The drive to create “digital twins” of physical facilities is transiting from idea to reality, as sophisticated owners and their construction management consultants begin harnessing the growing power of computer processing, reality capture and improved data management tools and techniques to begin putting digital meat on the twins’ bones.

One of the latest examples is a growing digital twin of the New York City Metropolitan Transit Authority’s $10-billion East Side Access project. The ESA’s cavernous, almost nine-block-long concourse has become a testbed for the technology, which has, in turn, led to further developments of the tools and their use on other projects.

LiRo Group “is taking the digital twin into operations,” says Lennart Andersson, director of VDC and senior associate vice president at the New York-based construction management, engineering, environmental, architectural and program management firm. “We’re making sure the contractors are populating the BIM with the data.”

In its role as construction manager, LiRo has been collecting scans and spatial data on the ESA concourse since May 2017 and developing tools, simplified tagging schemes and nomenclature to relate the real-world metadata about asset objects to their digital counterparts in the BIM. It is changing a 3D geometric model into a database of the actual facility—a digital twin—in the process. “BIM is a spatial database, but few use it like that,” says Andersson. “Generally, this industry is not looking at that concept. BIM is being used to visualize. We’re using it as data.”

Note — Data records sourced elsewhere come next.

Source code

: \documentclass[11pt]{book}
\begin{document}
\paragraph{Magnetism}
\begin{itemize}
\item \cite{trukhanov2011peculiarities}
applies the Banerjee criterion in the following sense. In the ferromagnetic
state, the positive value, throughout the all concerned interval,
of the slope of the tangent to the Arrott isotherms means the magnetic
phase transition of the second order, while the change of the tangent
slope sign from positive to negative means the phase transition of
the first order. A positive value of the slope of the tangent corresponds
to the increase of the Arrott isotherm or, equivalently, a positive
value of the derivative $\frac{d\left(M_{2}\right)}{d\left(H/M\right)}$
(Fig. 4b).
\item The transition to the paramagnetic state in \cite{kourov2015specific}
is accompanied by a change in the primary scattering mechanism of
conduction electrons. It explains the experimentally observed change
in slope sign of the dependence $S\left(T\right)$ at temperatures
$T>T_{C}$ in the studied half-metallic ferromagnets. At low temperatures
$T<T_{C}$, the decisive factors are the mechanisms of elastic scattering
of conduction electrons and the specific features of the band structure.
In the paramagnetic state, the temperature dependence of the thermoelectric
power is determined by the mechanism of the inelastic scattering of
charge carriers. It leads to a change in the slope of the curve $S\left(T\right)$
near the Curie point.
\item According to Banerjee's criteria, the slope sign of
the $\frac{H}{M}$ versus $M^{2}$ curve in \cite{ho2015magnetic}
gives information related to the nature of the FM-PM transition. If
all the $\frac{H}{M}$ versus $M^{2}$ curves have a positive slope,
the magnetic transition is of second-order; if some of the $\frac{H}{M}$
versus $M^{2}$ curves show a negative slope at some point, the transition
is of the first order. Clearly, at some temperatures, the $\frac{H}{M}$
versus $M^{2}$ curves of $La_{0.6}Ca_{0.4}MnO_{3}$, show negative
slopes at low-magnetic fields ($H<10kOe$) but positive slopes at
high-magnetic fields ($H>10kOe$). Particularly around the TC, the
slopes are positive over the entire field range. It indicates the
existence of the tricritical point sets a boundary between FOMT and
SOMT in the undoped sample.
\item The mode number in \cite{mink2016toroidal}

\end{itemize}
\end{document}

LiRo’s Virtual Design, Construction, & Operations Services group created Form D, an app for data collection, which is about to be released for public use. John B. McCaffrey, CIO, says the group has added “Operations” to the VDC unit in recognition that the digital twin is there to serve the full building lifecycle. “That’s what it is all about: the building being up and running,” he says.

In a preview of Form D at the company’s new VDCO lab in lower Manhattan on March 14, Andersson demonstrated how the app initially was developed for inputting field confirmation about structural object status and feeding it into the BIM. Andersson says Form D can be used to feed object data into any facility or infrastructure BIM, although it is optimized for use within the BIM and construction management practice LiRo offers as a service to owners.

In a view of the ESA BIM, the status updates can be visualized by color-coded representations of elements, but more significantly, the status data can become part of the owner’s operating platform for all business systems, processes and purposes involved with the project, including accounts payable.

Andersson says the VDCO group’s impending introduction of Form D will include a new feature designed to support bridge inspectors. The group has taken scans of New York’s Marine Parkway Bridge and developed a process to generate a clean model of the bridge from the scans. It will then generate 2D drawings from the model with all of the bridge elements automatically tagged to match the FHA’s National Bridge Inspection Standards and facilitate tablet use of Form D for inspection recording and capture of findings, back in the digital twin.

“It’s a tremendous problem, inspecting bridges,” Andersson says. “The app development was driven by the needs of the inspectors. They had the problem and we have created a solution.”